Il y avait de petites larmes écarlates qui glissaient sur ses doigts et ses genoux, et si elles n'avaient pas été rouges, il aurait pu les confondre avec celles que sa mère versait souvent. Ça piquait. Mais Adam ne devait pas pleurer, il devait être fort, comme sa maman. Il se contenta de renifler en grimaçant.

Quelques instants plus tard, une petite fille s'installa à trois places de lui. Il tourna les yeux vers elle, et l'observa tout en ravalant ses larmes. Le visage de la fillette était caché par ses longs cheveux bruns ; elle était penchée en avant, les épaules rentrées, et ne bougeait pas. Sa petite tête brune se déplaça légèrement vers la droite et Adam détourna immédiatement le regard.

Il ne savait pas quoi faire. Il voyait la maîtresse parler avec madame la directrice dans son bureau, ainsi qu'avec une autre dame. Le petit garçon avait mal, mais sa tante lui avait dit de ne pas déranger les grandes personnes quand elles parlaient. Et il devait être fort.

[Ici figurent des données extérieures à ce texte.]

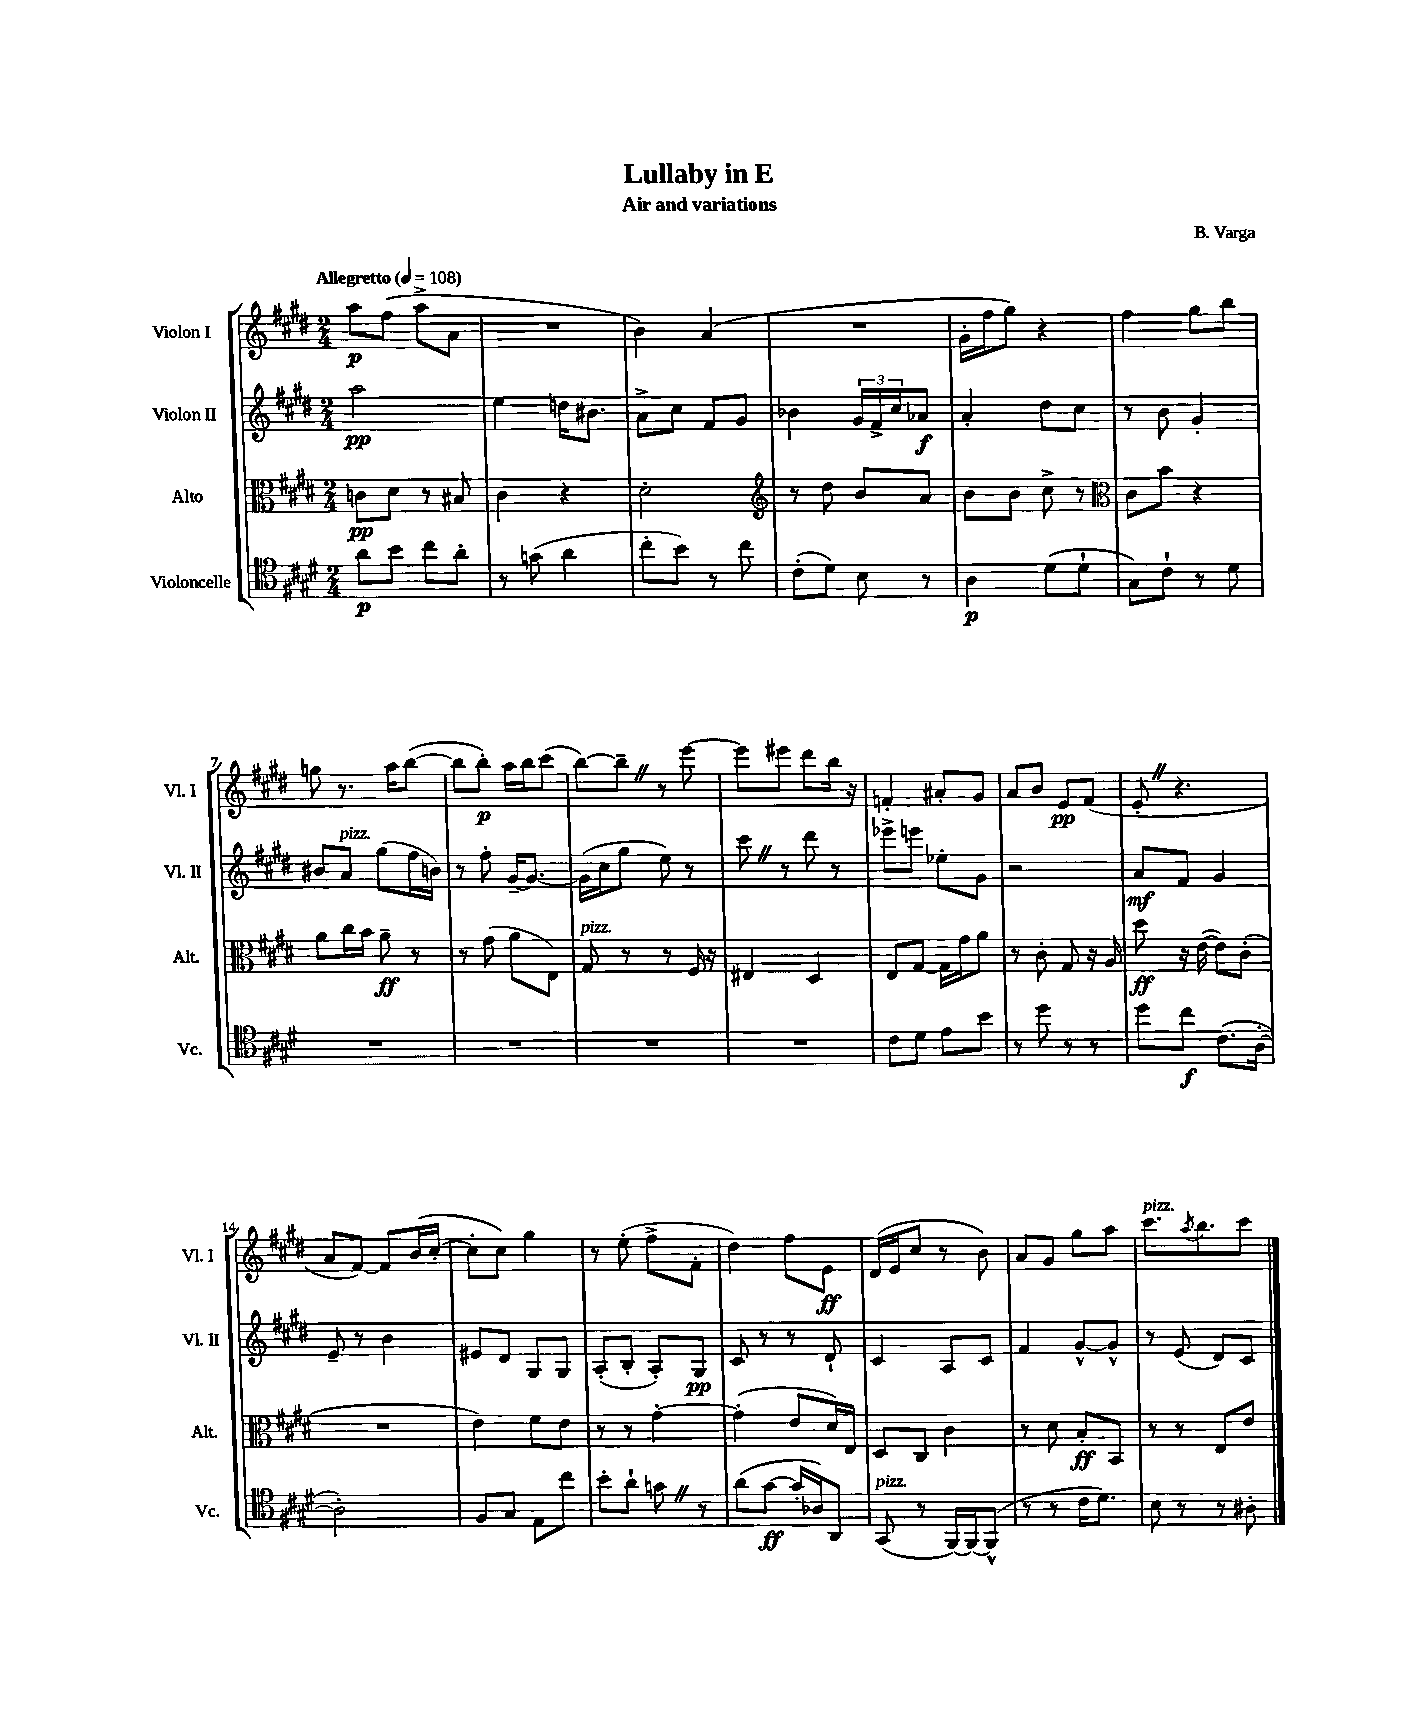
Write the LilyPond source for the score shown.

\header { title = "Lullaby in E" composer = "B. Varga" subtitle = "Air and variations" }
<<
\new StaffGroup <<
\new Staff = "s0" \with { instrumentName = "Violon I" shortInstrumentName = "Vl. I" } {
    \clef treble \key e \major \numericTimeSignature \time 2/4 \tempo "Allegretto" 4 = 108
    a''8\p fis''8( a''8-> a'8 |
    R2 |
    b'4) a'4( |
    R2 |
    gis'16-. fis''16 gis''8) r4 |
    fis''4 gis''8 b''8 |
    g''8 r8. a''16 b''8~( |
    b''8 b''8-.\p) a''16 b''16 cis'''8( |
    b''8~) b''8-- \once \override BreathingSign.text = \markup { \musicglyph "scripts.caesura.straight" } \breathe r8 e'''8~ |
    e'''8 eis'''8 dis'''8 b''16 r16 |
    f'4-. ais'8-. gis'8 |
    a'8 b'8 e'8\pp fis'8( |
    e'8-. \once \override BreathingSign.text = \markup { \musicglyph "scripts.caesura.straight" } \breathe r4. |
    a'8 fis'8~) fis'8 b'16( cis''16~-. |
    cis''8-. cis''8) gis''4 |
    r8 e''8-.( fis''8-> fis'8-. |
    dis''4) fis''8 e'8\ff |
    dis'16( e'16 cis''8 r8 b'8) |
    a'8 gis'8 gis''8 a''8 |
    cis'''8.^\markup { \italic "pizz." } \acciaccatura { a''8 } b''8. cis'''8 \bar "|." |
}
\new Staff = "s1" \with { instrumentName = "Violon II" shortInstrumentName = "Vl. II" } {
    \clef treble \key e \major \numericTimeSignature \time 2/4
    a''2\pp |
    e''4 d''16 bis'8. |
    a'8-> cis''8 fis'8 gis'8 |
    bes'4 \tuplet 3/2 { gis'16 fis'16-> cis''16 } aes'8\f |
    a'4-. dis''8 cis''8 |
    r8 b'8 gis'4-. |
    bis'8 a'8^\markup { \italic "pizz." } gis''8( fis''16 b'16) |
    r8 fis''8-. gis'16~-- gis'8.~ |
    gis'16( cis''16 gis''8 e''8) r8 |
    cis'''8 \once \override BreathingSign.text = \markup { \musicglyph "scripts.caesura.straight" } \breathe r8 dis'''8 r8 |
    ees'''8-> e'''8 ees''8-. gis'8 |
    r2 |
    a'8\mf fis'8 gis'4 |
    e'8-- r8 b'4 |
    eis'8 dis'8 gis8 gis8 |
    a8-.( b8-. a8-.) gis8\pp |
    cis'8 r8 r8 dis'8-! |
    cis'4 a8 cis'8 |
    fis'4 gis'8~-^ gis'8-^ |
    r8 e'8( dis'8) cis'8 \bar "|." |
}
\new Staff = "s2" \with { instrumentName = "Alto" shortInstrumentName = "Alt." } {
    \clef alto \key e \major \numericTimeSignature \time 2/4
    c'8\pp dis'8 r8 bis8 |
    cis'4 r4 |
    dis'2-. |
    \clef treble r8 dis''8 b'8 a'8 |
    b'8 b'8 cis''8-> r8 |
    \clef alto cis'8 b'8 r4 |
    a'8 cis''16 b'16 a'8--\ff r8 |
    r8 gis'8( a'8 e8) |
    gis8^\markup { \italic "pizz." } r8 r8 fis16 r16 |
    eis4 dis4 |
    e8 gis8~ gis16 gis'16 a'8 |
    r8 cis'8-. gis8 r16 a16 |
    dis''8\ff r16 e'16~( e'8) cis'8-.( |
    R2 |
    e'4) fis'8 e'8 |
    r8 r8 gis'4~-. |
    gis'4-.( e'8 dis'16) e16 |
    dis8 cis8 cis'4 |
    r8 dis'8 b8-.\ff b,8 |
    r8 r8 e8 e'8 \bar "|." |
}
\new Staff = "s3" \with { instrumentName = "Violoncelle" shortInstrumentName = "Vc." } {
    \clef tenor \key e \major \numericTimeSignature \time 2/4
    a'8\p b'8 cis''8 a'8-. |
    r8 g'8( a'4 |
    cis''8-. b'8) r8 cis''8 |
    cis'8-.( dis'8) b8 r8 |
    a4\p dis'8( dis'8-! |
    gis8) cis'8-! r8 dis'8 |
    R2 |
    R2 |
    R2 |
    R2 |
    cis'8 dis'8 e'8 b'8 |
    r8 dis''8 r8 r8 |
    dis''8 cis''8\f cis'8.( a16~-. |
    a2-.) |
    fis8 gis8 e8 cis''8 |
    b'8-. a'8-! g'8 \once \override BreathingSign.text = \markup { \musicglyph "scripts.caesura.straight" } \breathe r8 |
    a'8( gis'8~\ff gis'16-. aes16) a,8 |
    gis,8^\markup { \italic "pizz." }( r8 fis,16~) fis,16~ fis,8-^( |
    r8 r8 cis'16 dis'8.) |
    b8 r8 r8 ais8-. \bar "|." |
}
>>
>>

— Tu t'appelles comment ? résonna la petite voix fluette du garçon.

Adam n'avait pas l'habitude d'engager la conversation. À vrai dire, il n'avait pas parlé avec un de ses camarades depuis longtemps. Les blagues et les surnoms par lesquels ces derniers l'appelaient ne comptaient pas comme des discussions.

Le petit garçon fixa ses genoux tachés, les joues tout aussi rouges. Il triturait toujours son jean qui était maintenant fichu. Il avait un peu honte de ses habits, devant le regard de cette fille.

La fillette ne répondit pas. Son regard posé sur le garçon était sans faille, et cela commençait vraiment à le mettre mal-à-l'aise ; tête baissée, il ne voyait pas cette fille, mais elle le fixait de manière bien trop intense.

— Agathe, tu viens ? entendit-on du bureau de la directrice.

Une grande femme avec une jupe très courte se présenta dans le couloir, et se dirigea vers la petite fille. Ses courts cheveux blonds se balançaient sur ses épaules comme s'il y avait du vent dans ce grand couloir bleu. Adam pensa à sa mère, et au chapeau de paille qu'elle avait mis à la plage, pendant les dernières vacances.